Virtual Point responds to StableTable.com UDRP with its own lawsuit.
Virtual Point, the company that runs the UDRP search and aggregation site UDRPSearch.com, has filed a federal lawsuit after being hit with a UDRP.
Hedera AB, a Swedish company, filed a UDRP (pdf) against the company’s domain name StableTable.com on December 4. Rather than just wait for the World Intellectual Property Organization determination, Virtual Point filed a lawsuit (pdf) in federal court seeking declaratory judgment and damages.
Virtual Point registered the StableTable.com domain name in 2007. It alleges that the defendant contacted it the following year stating that it was starting a new business and wanted to buy the domain name.
The defendant obviously didn’t end up buying the domain name from Virtual Point. Instead, it registered the Swedish country code domain name StableTable.se in 2009 to market its self-stabilizing tables.

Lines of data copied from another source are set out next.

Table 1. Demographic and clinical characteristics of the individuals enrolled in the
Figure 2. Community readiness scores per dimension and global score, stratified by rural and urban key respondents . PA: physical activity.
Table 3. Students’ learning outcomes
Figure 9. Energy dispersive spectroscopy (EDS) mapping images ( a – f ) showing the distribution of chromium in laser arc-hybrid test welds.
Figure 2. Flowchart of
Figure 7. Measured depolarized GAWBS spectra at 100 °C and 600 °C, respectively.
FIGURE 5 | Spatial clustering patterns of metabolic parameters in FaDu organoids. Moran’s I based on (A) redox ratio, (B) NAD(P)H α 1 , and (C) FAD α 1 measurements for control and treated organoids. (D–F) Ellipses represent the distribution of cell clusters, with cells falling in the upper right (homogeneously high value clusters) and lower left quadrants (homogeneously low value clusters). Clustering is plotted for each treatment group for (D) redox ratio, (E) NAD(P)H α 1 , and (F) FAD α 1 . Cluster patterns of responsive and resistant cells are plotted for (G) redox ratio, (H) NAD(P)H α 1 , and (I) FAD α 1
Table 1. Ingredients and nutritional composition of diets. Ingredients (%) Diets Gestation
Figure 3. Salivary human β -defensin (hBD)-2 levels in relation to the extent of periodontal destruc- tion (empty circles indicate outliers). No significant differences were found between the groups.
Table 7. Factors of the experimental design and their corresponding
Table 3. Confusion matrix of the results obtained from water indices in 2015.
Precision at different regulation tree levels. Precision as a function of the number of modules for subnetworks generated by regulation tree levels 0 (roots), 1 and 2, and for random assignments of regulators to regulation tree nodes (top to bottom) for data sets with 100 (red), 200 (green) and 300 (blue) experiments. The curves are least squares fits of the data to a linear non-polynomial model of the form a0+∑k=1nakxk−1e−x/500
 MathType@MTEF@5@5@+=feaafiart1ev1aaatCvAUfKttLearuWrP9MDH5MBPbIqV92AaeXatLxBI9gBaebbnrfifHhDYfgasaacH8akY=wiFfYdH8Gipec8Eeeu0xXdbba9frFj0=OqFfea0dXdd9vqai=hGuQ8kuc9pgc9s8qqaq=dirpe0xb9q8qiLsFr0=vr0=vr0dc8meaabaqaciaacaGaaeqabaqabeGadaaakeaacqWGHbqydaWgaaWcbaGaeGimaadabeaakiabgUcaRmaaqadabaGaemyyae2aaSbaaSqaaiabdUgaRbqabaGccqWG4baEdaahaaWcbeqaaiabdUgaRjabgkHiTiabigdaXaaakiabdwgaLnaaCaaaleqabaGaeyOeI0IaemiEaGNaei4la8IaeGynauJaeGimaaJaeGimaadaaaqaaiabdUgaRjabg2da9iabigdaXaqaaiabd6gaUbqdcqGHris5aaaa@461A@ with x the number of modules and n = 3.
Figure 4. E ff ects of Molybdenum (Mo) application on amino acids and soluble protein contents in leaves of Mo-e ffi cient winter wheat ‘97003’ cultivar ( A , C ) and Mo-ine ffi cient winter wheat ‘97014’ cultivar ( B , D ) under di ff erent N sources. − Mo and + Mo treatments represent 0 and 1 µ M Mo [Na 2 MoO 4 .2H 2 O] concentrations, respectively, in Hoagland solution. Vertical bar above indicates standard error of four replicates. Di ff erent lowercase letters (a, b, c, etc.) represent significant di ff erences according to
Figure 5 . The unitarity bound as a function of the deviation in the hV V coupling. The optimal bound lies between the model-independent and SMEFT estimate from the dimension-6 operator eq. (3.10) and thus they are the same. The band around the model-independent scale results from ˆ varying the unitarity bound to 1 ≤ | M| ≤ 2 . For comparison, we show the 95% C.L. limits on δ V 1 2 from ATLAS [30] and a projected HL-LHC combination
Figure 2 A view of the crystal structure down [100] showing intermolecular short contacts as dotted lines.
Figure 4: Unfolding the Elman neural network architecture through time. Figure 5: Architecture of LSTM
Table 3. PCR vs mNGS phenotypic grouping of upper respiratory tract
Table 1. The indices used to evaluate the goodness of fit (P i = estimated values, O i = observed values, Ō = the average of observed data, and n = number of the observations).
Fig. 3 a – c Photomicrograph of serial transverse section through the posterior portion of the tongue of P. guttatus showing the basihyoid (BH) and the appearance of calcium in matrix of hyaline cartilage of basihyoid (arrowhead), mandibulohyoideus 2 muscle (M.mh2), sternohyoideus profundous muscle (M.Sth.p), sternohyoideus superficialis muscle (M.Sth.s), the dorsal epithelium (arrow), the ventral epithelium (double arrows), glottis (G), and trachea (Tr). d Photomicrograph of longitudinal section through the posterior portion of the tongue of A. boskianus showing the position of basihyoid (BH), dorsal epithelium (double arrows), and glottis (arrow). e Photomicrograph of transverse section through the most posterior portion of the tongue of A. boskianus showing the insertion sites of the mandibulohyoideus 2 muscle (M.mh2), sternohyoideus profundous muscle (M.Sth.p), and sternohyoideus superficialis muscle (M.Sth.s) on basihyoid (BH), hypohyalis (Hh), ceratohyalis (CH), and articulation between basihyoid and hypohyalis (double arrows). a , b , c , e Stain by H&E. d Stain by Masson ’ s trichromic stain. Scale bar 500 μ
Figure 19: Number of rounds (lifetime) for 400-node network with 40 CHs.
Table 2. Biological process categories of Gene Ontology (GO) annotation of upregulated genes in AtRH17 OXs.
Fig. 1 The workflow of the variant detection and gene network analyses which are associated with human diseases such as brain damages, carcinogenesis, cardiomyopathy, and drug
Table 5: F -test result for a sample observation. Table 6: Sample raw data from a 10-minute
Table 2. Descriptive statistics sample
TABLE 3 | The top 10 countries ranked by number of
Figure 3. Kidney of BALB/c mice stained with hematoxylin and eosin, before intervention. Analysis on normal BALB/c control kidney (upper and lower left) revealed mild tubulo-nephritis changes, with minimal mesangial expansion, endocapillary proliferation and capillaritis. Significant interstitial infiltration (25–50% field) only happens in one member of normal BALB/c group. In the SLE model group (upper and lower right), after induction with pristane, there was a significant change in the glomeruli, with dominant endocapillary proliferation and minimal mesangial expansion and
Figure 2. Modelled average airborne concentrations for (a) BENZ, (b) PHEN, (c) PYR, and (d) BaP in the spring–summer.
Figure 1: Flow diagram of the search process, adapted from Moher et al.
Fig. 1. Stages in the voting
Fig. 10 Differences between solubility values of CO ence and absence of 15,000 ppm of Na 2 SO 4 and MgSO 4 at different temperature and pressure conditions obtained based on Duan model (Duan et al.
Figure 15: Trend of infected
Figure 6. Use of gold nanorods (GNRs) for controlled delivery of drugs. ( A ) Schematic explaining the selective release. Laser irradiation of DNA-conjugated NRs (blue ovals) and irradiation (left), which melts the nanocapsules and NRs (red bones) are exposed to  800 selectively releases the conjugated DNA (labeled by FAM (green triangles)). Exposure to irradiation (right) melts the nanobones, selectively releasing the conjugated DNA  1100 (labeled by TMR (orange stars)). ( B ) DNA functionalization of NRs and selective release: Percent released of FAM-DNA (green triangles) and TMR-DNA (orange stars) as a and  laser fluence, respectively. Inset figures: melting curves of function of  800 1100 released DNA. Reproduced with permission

Correspondence from Hedera’s attorney, as well as the UDRP filing, claims that the trademark and business originates from the late 1990s in South Africa. Yet when Hedera tried to purchase the domain name (or see if the domain would be “let go”) it wrote:
Hi,
We are looking for a new domain name for a planned new business and one that came up as an idea was StableTable as you are the registrars of this name but it doesn’t seem to be in use, we wonder if you are interested in letting it go?
The message Hedera sent seems to conflict with the facts its attorneys, AdvokatbyrÄn Gulliksson AB, are now representing. At a minimum, the note sent about the domain name does not suggest that the sender was claiming any trademark rights in it.
Virtual Point is represented by Rodenbaugh Law.